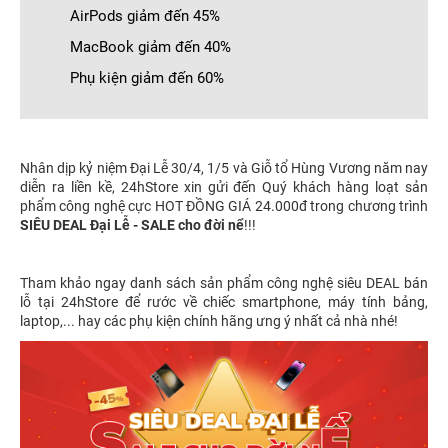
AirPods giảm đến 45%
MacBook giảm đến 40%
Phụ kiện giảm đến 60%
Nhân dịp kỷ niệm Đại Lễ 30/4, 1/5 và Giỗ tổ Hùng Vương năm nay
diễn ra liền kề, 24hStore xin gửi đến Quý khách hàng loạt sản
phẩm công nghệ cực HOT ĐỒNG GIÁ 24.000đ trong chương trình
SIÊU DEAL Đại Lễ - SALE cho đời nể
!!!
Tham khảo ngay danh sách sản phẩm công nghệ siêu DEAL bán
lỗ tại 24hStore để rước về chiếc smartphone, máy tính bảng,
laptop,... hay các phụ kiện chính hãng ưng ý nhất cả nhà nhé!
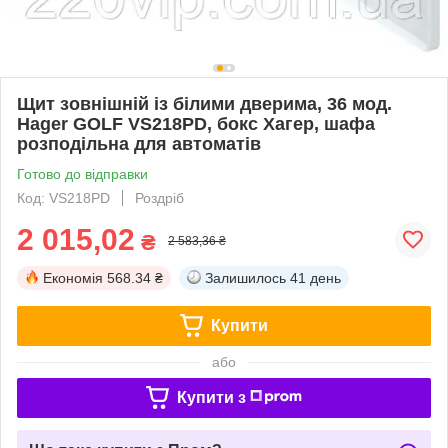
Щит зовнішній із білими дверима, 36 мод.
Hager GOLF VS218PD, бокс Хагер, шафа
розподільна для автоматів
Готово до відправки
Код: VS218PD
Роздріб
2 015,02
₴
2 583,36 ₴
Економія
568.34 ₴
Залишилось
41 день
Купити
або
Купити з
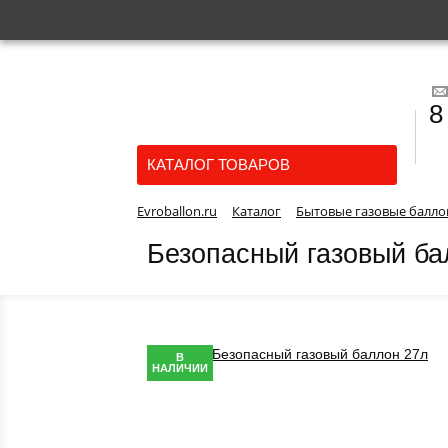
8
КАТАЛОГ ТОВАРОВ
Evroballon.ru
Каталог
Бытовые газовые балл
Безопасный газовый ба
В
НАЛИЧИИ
------
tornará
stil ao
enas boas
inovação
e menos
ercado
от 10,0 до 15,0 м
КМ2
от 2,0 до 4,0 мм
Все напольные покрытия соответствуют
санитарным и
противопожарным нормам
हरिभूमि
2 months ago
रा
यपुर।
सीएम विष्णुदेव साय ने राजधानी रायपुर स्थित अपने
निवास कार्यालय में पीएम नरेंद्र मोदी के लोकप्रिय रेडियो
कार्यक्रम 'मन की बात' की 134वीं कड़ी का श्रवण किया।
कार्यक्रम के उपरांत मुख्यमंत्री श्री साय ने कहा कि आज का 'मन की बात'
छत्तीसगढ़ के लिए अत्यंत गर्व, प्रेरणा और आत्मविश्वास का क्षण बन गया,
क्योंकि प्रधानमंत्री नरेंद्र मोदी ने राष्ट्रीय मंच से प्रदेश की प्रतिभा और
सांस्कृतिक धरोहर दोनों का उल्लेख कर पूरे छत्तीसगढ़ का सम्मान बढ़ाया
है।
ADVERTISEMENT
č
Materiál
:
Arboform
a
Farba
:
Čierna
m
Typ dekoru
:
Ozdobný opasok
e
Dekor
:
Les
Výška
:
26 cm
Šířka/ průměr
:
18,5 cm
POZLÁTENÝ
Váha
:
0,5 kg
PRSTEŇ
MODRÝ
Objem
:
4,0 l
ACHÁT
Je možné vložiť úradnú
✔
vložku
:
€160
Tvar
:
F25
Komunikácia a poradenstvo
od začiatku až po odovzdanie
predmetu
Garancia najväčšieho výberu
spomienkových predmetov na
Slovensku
------
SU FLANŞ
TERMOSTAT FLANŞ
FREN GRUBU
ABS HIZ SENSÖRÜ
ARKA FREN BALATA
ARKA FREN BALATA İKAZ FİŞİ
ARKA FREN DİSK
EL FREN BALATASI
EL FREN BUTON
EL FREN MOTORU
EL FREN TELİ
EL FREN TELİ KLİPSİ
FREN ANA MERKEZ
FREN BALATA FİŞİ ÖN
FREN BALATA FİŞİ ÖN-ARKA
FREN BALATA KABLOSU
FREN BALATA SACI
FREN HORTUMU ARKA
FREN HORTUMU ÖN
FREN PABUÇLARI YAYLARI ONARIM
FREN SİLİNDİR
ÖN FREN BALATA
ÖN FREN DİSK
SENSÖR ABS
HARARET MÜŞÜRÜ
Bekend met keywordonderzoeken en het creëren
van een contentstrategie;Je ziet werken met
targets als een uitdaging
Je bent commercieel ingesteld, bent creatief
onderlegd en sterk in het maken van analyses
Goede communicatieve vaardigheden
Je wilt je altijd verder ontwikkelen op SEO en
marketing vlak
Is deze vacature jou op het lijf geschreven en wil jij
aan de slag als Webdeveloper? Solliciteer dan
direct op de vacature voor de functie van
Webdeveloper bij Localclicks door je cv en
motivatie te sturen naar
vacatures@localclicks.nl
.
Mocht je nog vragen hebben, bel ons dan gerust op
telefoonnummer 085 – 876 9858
------
What you will do — Across the records above, show each line containing the word "phẩm".

Result for this task —
phẩm công nghệ cực HOT ĐỒNG GIÁ 24.000đ trong chương trình
Tham khảo ngay danh sách sản phẩm công nghệ siêu DEAL bán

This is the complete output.